What Is an Event Study?

An event study is an empirical analysis performed on a security that examines the impact of a significant catalyst occurrence or contingent event on the value of that security.

Event studies can reveal important information about how a security is likely to react to a given event. Examples of events that influence the value of a security include a company filing for Chapter 11 bankruptcy protection, the positive announcement of a merger or a company defaulting on its debt obligations.

Key Takeaways

  • An event study examines the impact of an event on the financial performance of a company or a security.
  • An event study analyzes the effect of a specific event on a company by looking at the associated impact on the company's stock.
  • If the same type of statistical analysis is used to analyze multiple events of the same type, a model can predict how stock prices typically respond to a specific event.

How an Event Study Works

An event study, also known as event-history analysis, employs statistical methods, using time as the dependent variable and then looking for variables that explain the duration of an event (or the time until an event occurs). Other event studies, such as an interrupted time series analysis (ITSA), compare a trend before and after an event to explain how, and to what degree, the event changed a company or a security.

An Event Study Reveals Market Information

An event study conducted on a specific company examines any changes in its stock price and how it relates to a given event. An event study can also be used as a macroeconomic tool to analyze the impact of an event on an industry, sector or the overall market. A study on the market looks at the impact of the change in supply and demand. An event study, whether on the micro- or macro-level, tries to determine if a specific event has, or will have, an impact on a business's or economy's financial performance.

Event Study Methodology

Theoretically, a stock price takes into account all available information and expectations about the future. So a stock's price is equal to its current price plus the summation of its expected future dividends. According to this theory, it is possible to analyze the effect of a specific event on a company by looking at the associated impact on the company's stock.

The market model is the most common analysis used for an event study.
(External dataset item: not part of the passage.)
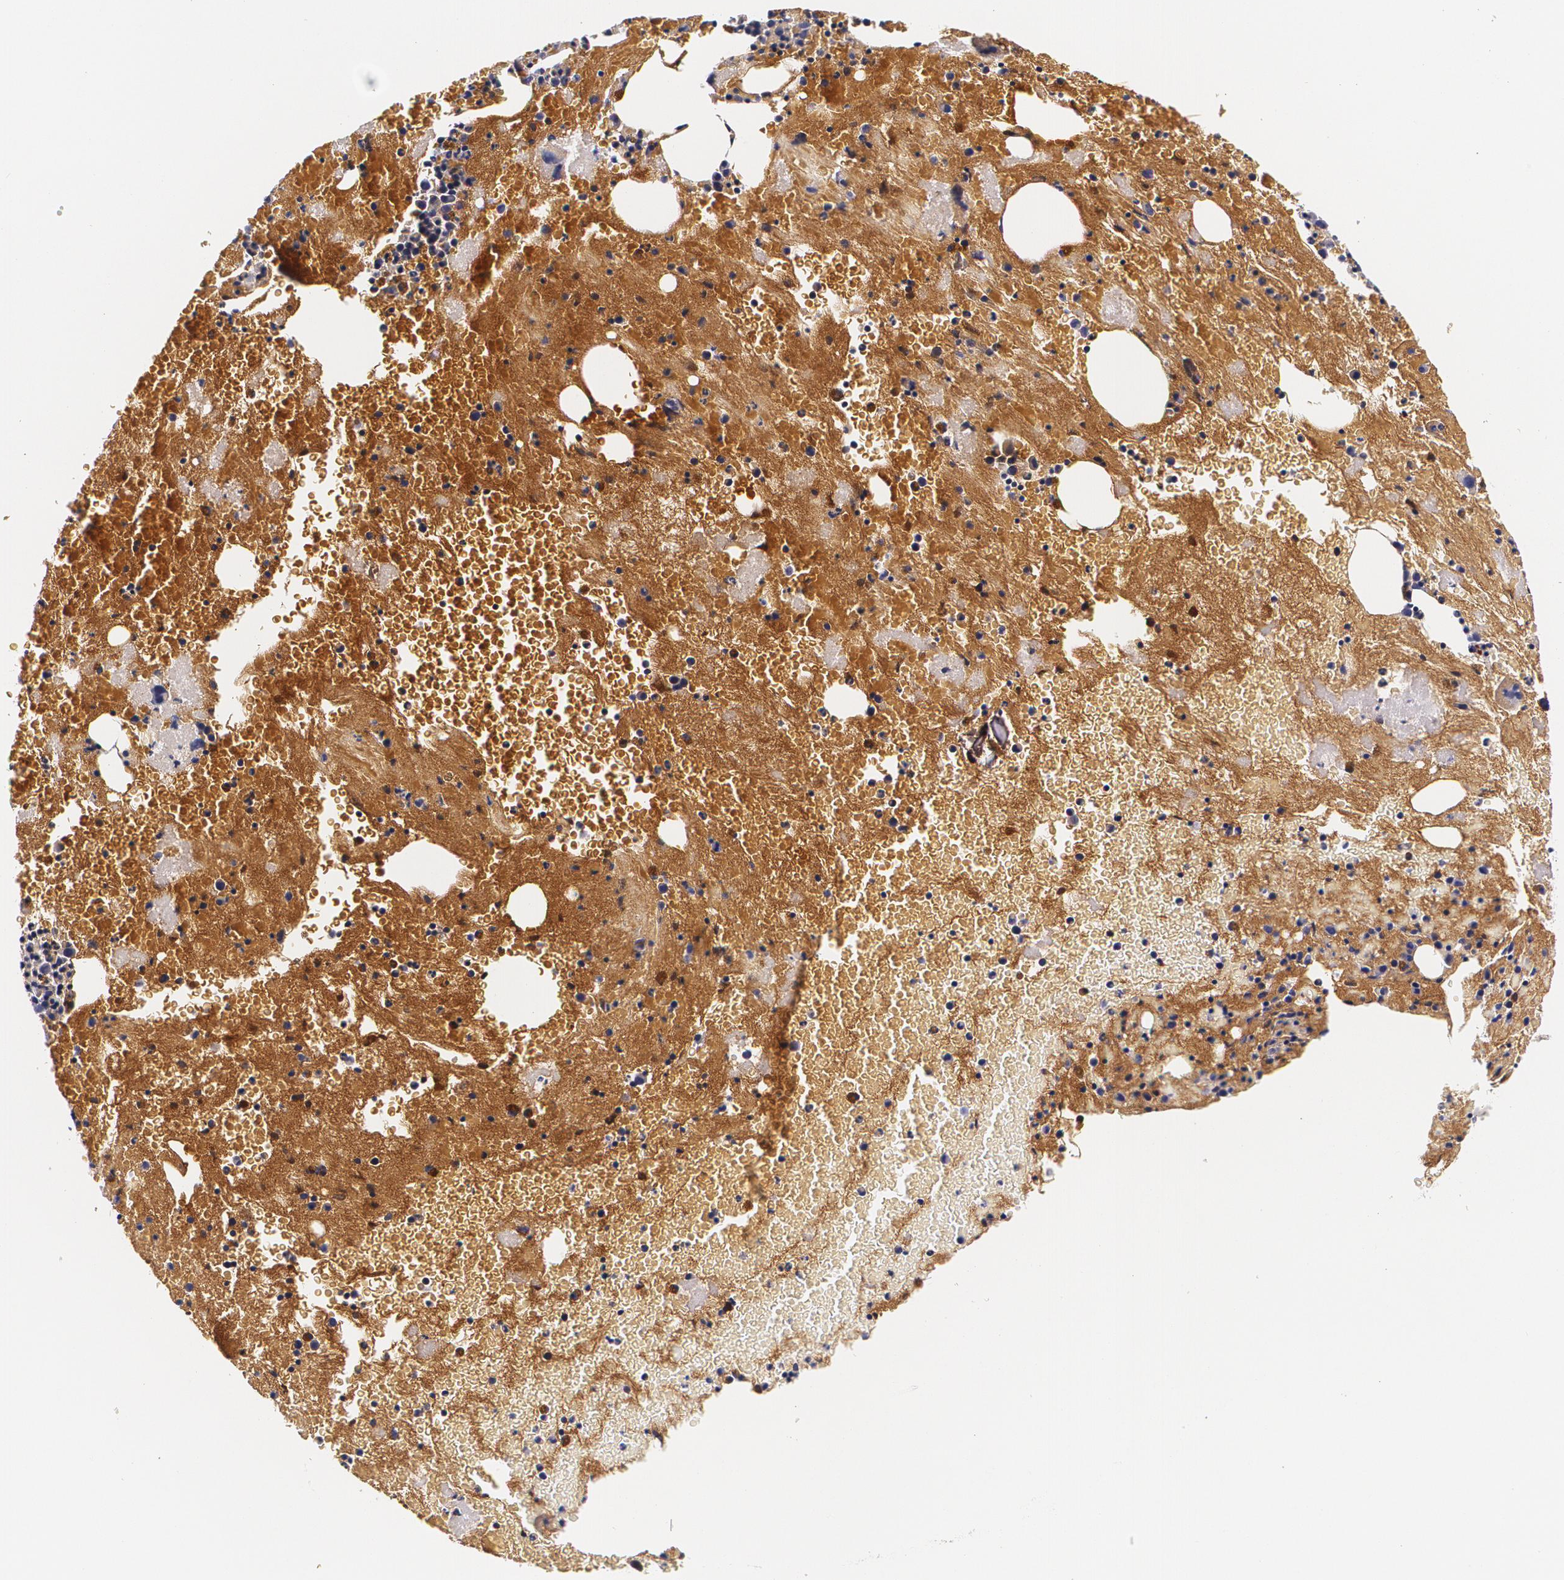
{"staining": {"intensity": "weak", "quantity": "<25%", "location": "cytoplasmic/membranous"}, "tissue": "bone marrow", "cell_type": "Hematopoietic cells", "image_type": "normal", "snomed": [{"axis": "morphology", "description": "Normal tissue, NOS"}, {"axis": "topography", "description": "Bone marrow"}], "caption": "The image demonstrates no staining of hematopoietic cells in normal bone marrow.", "gene": "TTR", "patient": {"sex": "male", "age": 76}}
This methodology looks at the actual returns of a baseline reference market and tracks the correlation of a firm's stock with the baseline. This model tracks the abnormal returns on the specific day of an event. Thus, it reveals the difference between the stock's returns on that day and compares it to the normal or average returns. The difference is the actual impact on the company. The market model can be used over time, analyzing consecutive days to understand how an event affects a stock over time.

An event study can reveal greater market trends or patterns. If the same type of model is used to analyze multiple events of the same type, it can predict how stock prices typically respond to a specific event.